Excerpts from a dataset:
········

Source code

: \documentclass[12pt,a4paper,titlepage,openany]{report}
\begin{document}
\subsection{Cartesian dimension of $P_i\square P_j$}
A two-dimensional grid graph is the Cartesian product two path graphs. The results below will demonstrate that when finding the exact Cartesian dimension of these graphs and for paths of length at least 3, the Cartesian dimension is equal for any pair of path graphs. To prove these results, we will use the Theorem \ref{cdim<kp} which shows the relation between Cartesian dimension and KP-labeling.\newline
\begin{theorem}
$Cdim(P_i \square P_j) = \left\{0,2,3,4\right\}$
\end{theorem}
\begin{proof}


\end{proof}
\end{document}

········

#### Directions for this task:
Your answer must be an exact transcription of all the data above.

#### Solved problem:
Source code

: \documentclass[12pt,a4paper,titlepage,openany]{report}
\begin{document}
\subsection{Cartesian dimension of $P_i\square P_j$}
A two-dimensional grid graph is the Cartesian product two path graphs. The results below will demonstrate that when finding the exact Cartesian dimension of these graphs and for paths of length at least 3, the Cartesian dimension is equal for any pair of path graphs. To prove these results, we will use the Theorem \ref{cdim<kp} which shows the relation between Cartesian dimension and KP-labeling.\newline
\begin{theorem}
$Cdim(P_i \square P_j) = \left\{0,2,3,4\right\}$
\end{theorem}
\begin{proof}


\end{proof}
\end{document}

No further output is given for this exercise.